The nowiki-element wins.

In ambiguity between template, tplarg and link, the structure with the rightmost opening takes precedence. For example:

[[ {{ ]] }}

The template wins because it was opened after the link.

tplarg takes precedence over template where braces alone are involved. But it is neither higher nor lower in precedence than link. Sequences of matching braces are thus interpreted as follows:

  • 4: {{{{·}}}} → {·{{{·}}}·}
  • 5: {{{{{·}}}}} → {{·{{{·}}}·}}
  • 6: {{{{{{·}}}}}} → {{{·{{{·}}}·}}}
  • 7: {{{{{{{·}}}}}}} → {·{{{·{{{·}}}·}}}·}


The main implementation challenge is avoiding infinite backtracking when disambiguating between competing bracketed constructs: template, tplarg, link and heading. The xmlish elements (including comments) don't suffer this problem because an unclosed xmlish element runs to the end, forcing a literal interpretation of the contents.

For example:

{{ [[ x | y |  ...long string... }}

The square brackets are unclosed, and so the pipe characters should be interpreted as separating the parts of a template. But we don't know if the link is valid until the cursor reaches the end of the long string. This has traditionally been dealt with by adding a number of "broken" rules with the same precedence as the unbroken rules.

Since forever:

broken-tplarg   = "{{{" parts-L2
broken-template = "{{" parts-L2
broken-link     = "[[" wikitext-L2

Since MW 1.12:

broken-heading  = LINE-START 1*6"=" wikitext-L3 LINE-END

Where parts-L2 is like parts except that it allows headings inside it:

part-L2         = ( part-name-L2 "=" part-value-L2 ) / ( part-value-L2 )
part-name-L2    = wikitext-L2
part-value-L2   = wikitext-L2
parts-L2        = [ part-L2 1*( "|" part-L2 ) ]

These "broken" rules, when matched, produce output similar to a literal start followed by ordinary wikitext. The difference is that they compete on the same precedence level as the unbroken rules. So the previous example is parsed as a broken-template containing a broken-link containing a long string and a literal "}}". Based on the ideal rules, we would expect the literal interpretation of "}}" to have a lower precedence than its interpretation as the end of a template. But with the "broken" rules, the broken-link takes precedence over the template, being the rightmost-opened structure.

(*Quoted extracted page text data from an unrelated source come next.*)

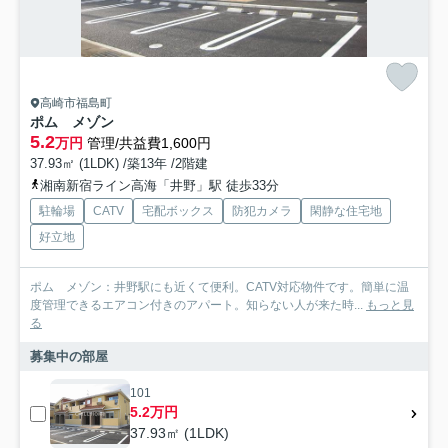
高崎市福島町
ポム メゾン
5.2
万円
管理/共益費1,600円
37.93㎡ (1LDK) /築13年 /2階建
湘南新宿ライン高海「井野」駅 徒歩33分
駐輪場
CATV
宅配ボックス
防犯カメラ
閑静な住宅地
好立地
ポム メゾン：井野駅にも近くて便利。CATV対応物件です。簡単に温
度管理できるエアコン付きのアパート。知らない人が来た時...
もっと見
る
募集中の部屋
101
5.2万円
37.93㎡ (1LDK)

Broken rules always run to the end of the input string, because the only other way to terminate a broken rule is to turn it into an unbroken rule by closing it.

Because a heading or a broken-heading can appear in a part-L2, there is now ambiguity between the equals sign of the name/value separator, and the equals sign for the heading. We resolve it in the following way:

  • For level 1 headings (i.e. one equals sign on each side), the part takes precedence.
  • For level 2-6 headings, the heading takes precedence.

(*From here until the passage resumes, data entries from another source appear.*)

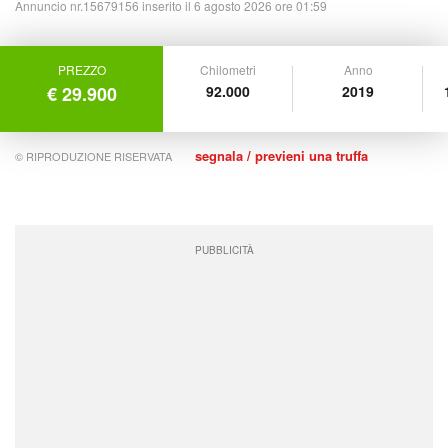
Annuncio nr.15679156 inserito il 6 agosto 2026 ore 01:59
PREZZO
Chilometri
Anno
€ 29.900
92.000
2019
segnala / previeni una truffa
© RIPRODUZIONE RISERVATA
PUBBLICITÀ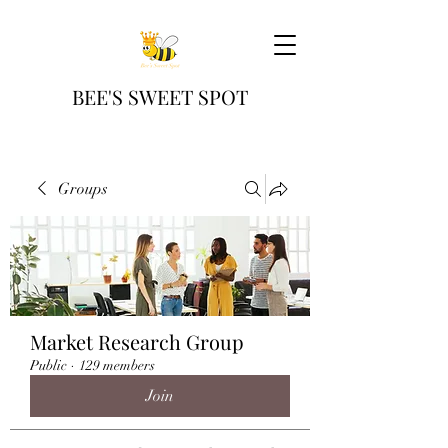
BEE'S SWEET SPOT
Groups
Market Research Group
Public
·
129 members
Join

If the part-L2 later becomes a part because the template or tplarg is closed, we could now have an errant heading in wikitext-L3, where it's not allowed. The heading can easily be disabled, but the name/value separator can't easily be recovered. To represent the syntactic effect of this, we introduce another rule:

disabled-heading   = heading
wikitext-L3        =/ disabled-heading

The disambiguation of disabled-heading with part works in the same way as the disambiguation of heading with part-L2, described above.

Note that even with the changes described in this section, the grammar outlined here has ambiguities and precedence issues and does not correspond to the implementation of the PHP Preprocessor. This spec shouldn't be relied on an authoritative machine-readable reference, but as a useful guide for a human to understand the intended precedence and semantics of the preprocessor.

Possible improvements[edit]

If an efficient algorithm could be found for disambiguating the ideal rules, without introducing "broken" rules, that would be great. It would be a b/c break, but probably beneficial. Backwards compatibility was broken anyway by introducing broken-heading (the "newsome" bug on m:MNPP).

Line-eating comments could very easily be made to match at the start of the string. Currently they don't since there is no LF at the start of the string, just a LINE-START.

The "rightmost opening" rule for bracketed precedence is arbitrary, an artifact of implementation. Leftmost opening would probably be more intuitive.